Kovask tiqua. Il attendit d’avoir traversé le noyau dense de circulation du centre-ville pour répondre :
— Je n’en sais rien. Possible. C’est notre dernière chance. Côté Harvard, impossible de découvrir ce qu’il a pu faire des documents originaux. Les autres sont entre les mains des Cubains.
— Qui vont se méfier désormais et surveiller la fameuse piste ?
— Certainement.
Ils roulaient en dehors de la ville. Le temps très chaud continuait comme en plein été et Marcus Clark rêvait de baignade et de voile.

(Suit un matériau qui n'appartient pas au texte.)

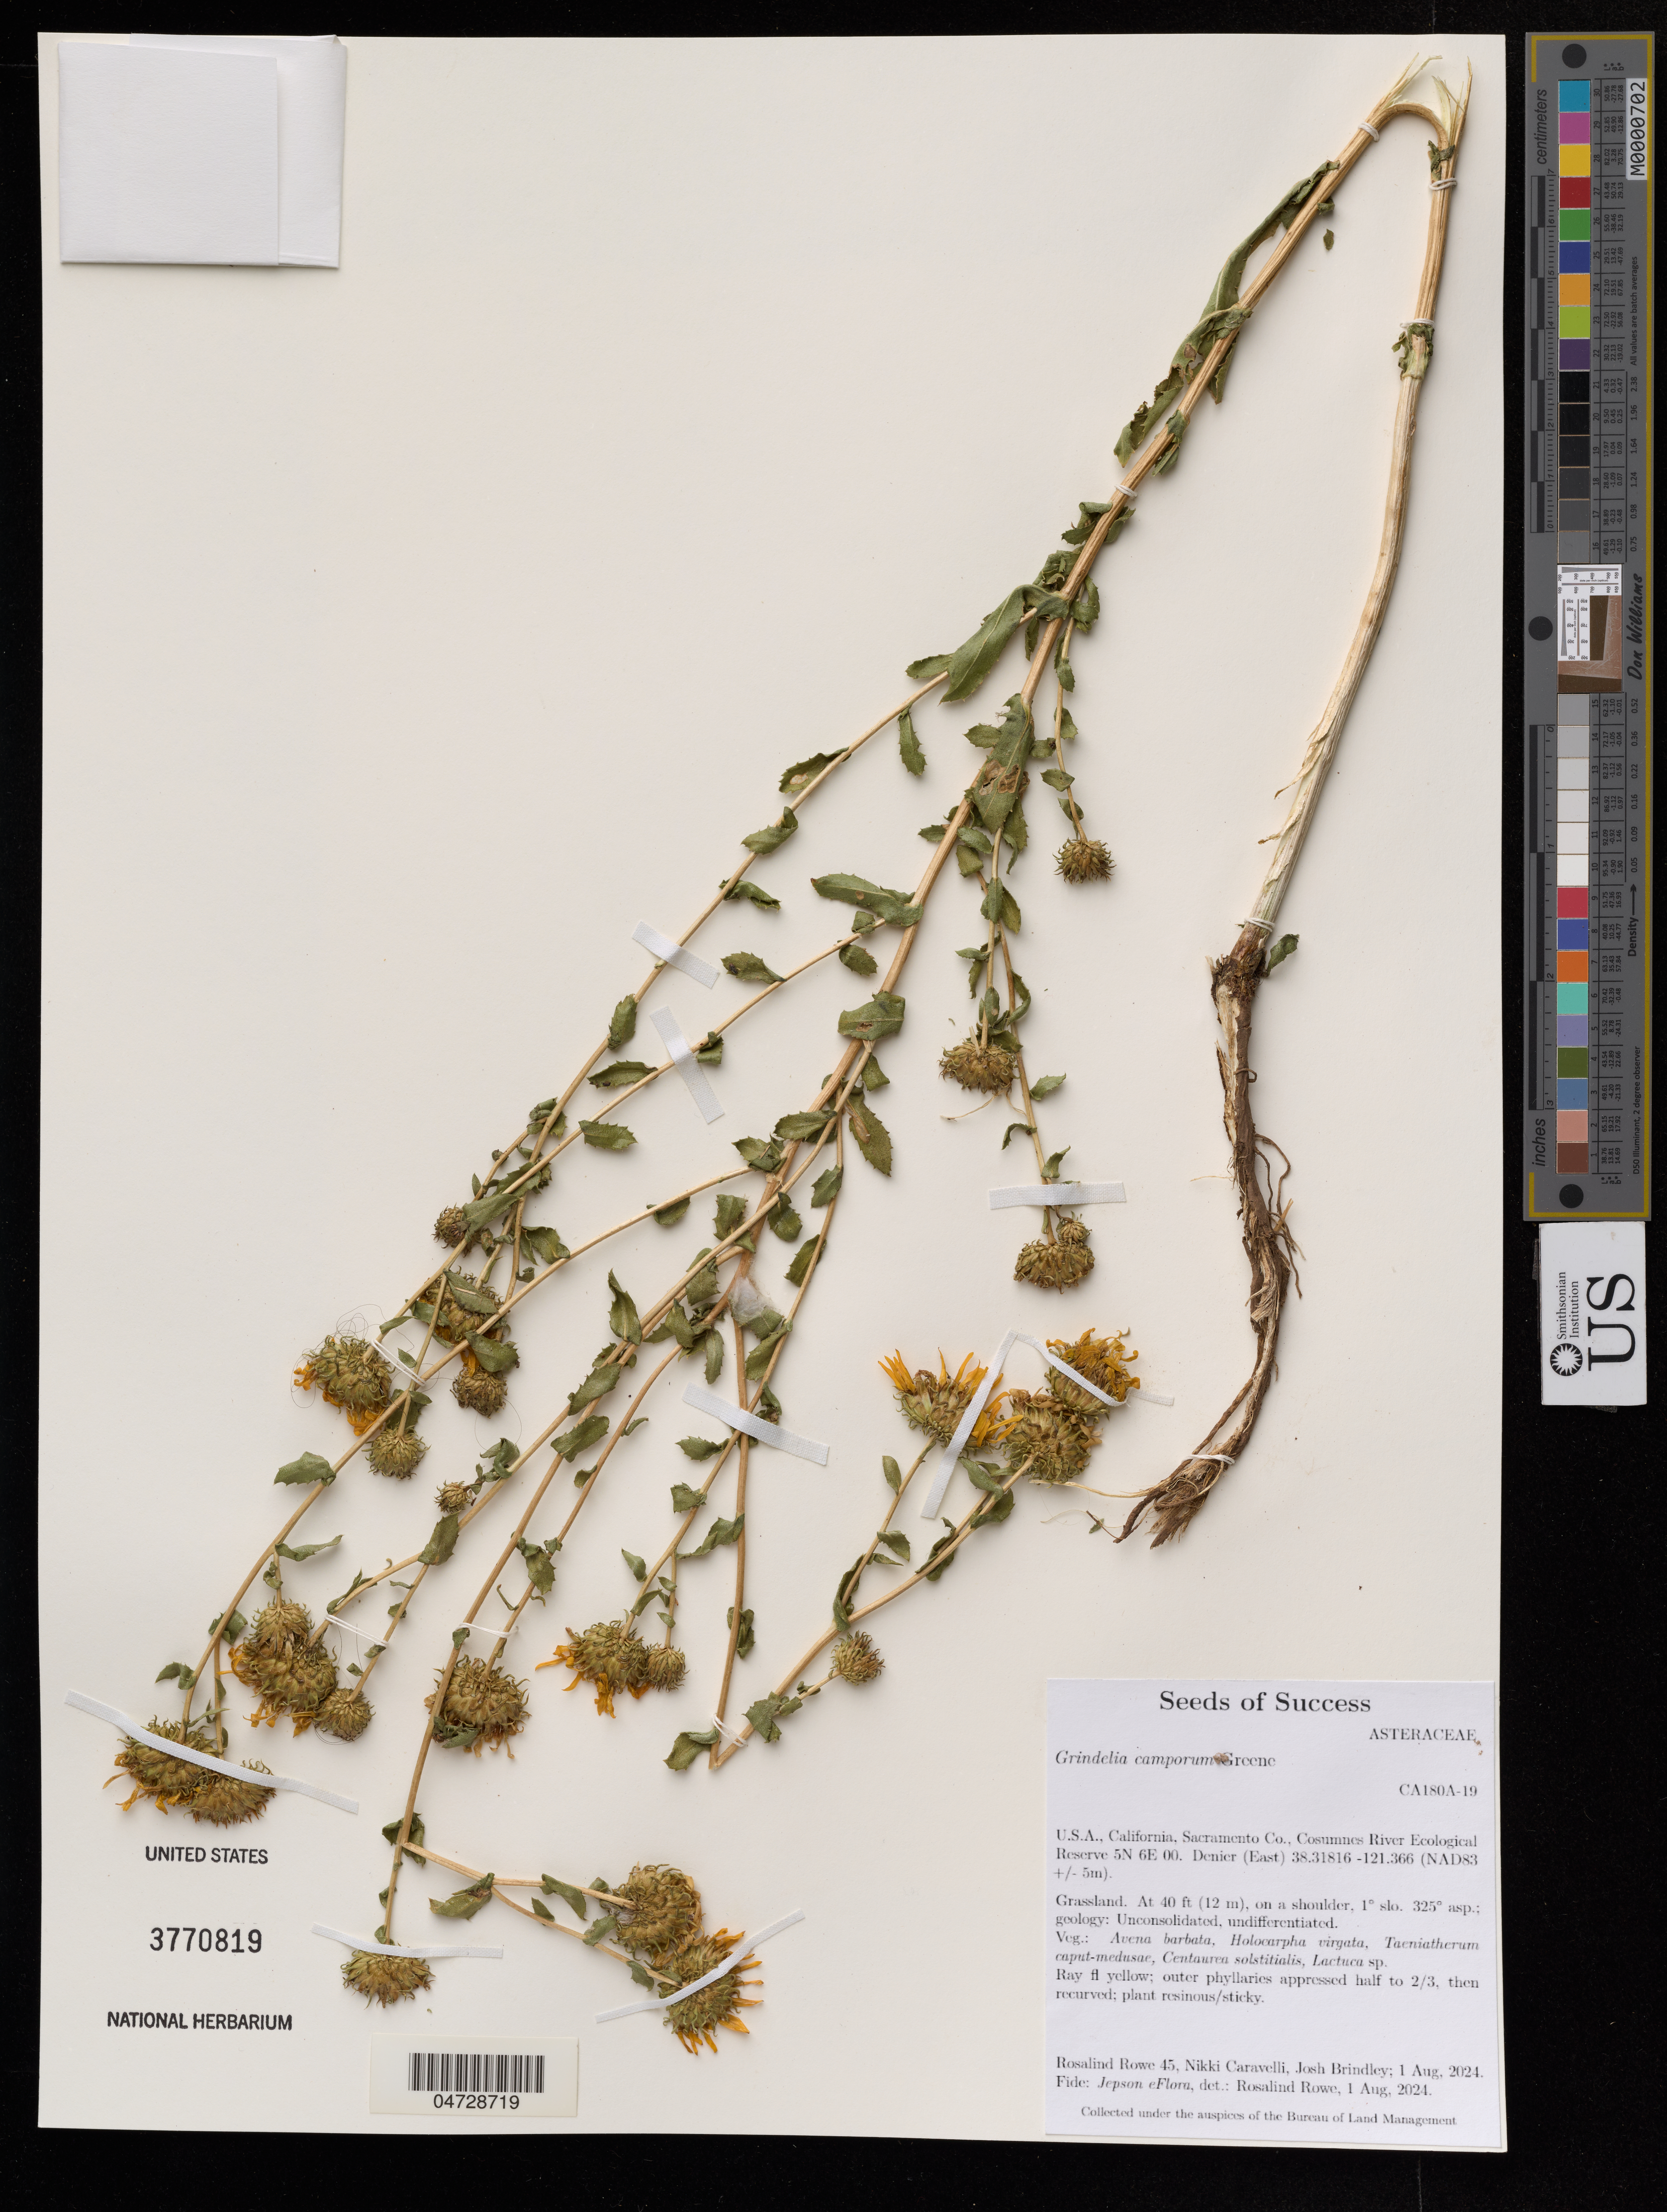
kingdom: Plantae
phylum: Tracheophyta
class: Magnoliopsida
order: Asterales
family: Asteraceae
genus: Grindelia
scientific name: Grindelia camporum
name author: Greene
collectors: R. Rowe, N. Caravelli & J. Brindley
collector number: CA180A-19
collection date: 2024-08-01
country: United States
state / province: California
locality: Sacramento Co., Cosumnes River Ecological Reserve 5N 6E 00.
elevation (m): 12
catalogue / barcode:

— On va laisser la voiture un peu avant. J’ai trouvé un sentier qui nous conduira aux arbres. L’endroit est frais et agréable. Ça ne sera pas trop pénible.
Gary Rice est prévenu ?
— Oui. A propos, j’ai un sac de papier avec quelques sandwiches et de la bière.
— Et si le gars ne se présente pas avant la nuit ?
— Le commodore nous enverra des copains. Mais Carmina n’attendra pas. Il a trente mille dollars à récupérer. Que ce soit pour ses amis castristes ou pour lui, la somme est intéressante.
Ils abandonnèrent la Jaguar dans un endroit désert. Elle était invisible de la route et Kovask la ferma à clé. Il désigna un petit sentier qui s’enfonçait dans les herbes en direction de l’est, parallèlement au Potomac qui coulait à quelques centaines de mètres de là. Ils atteignirent bientôt un groupe de grands arbres, des cyprès de taille impressionnante.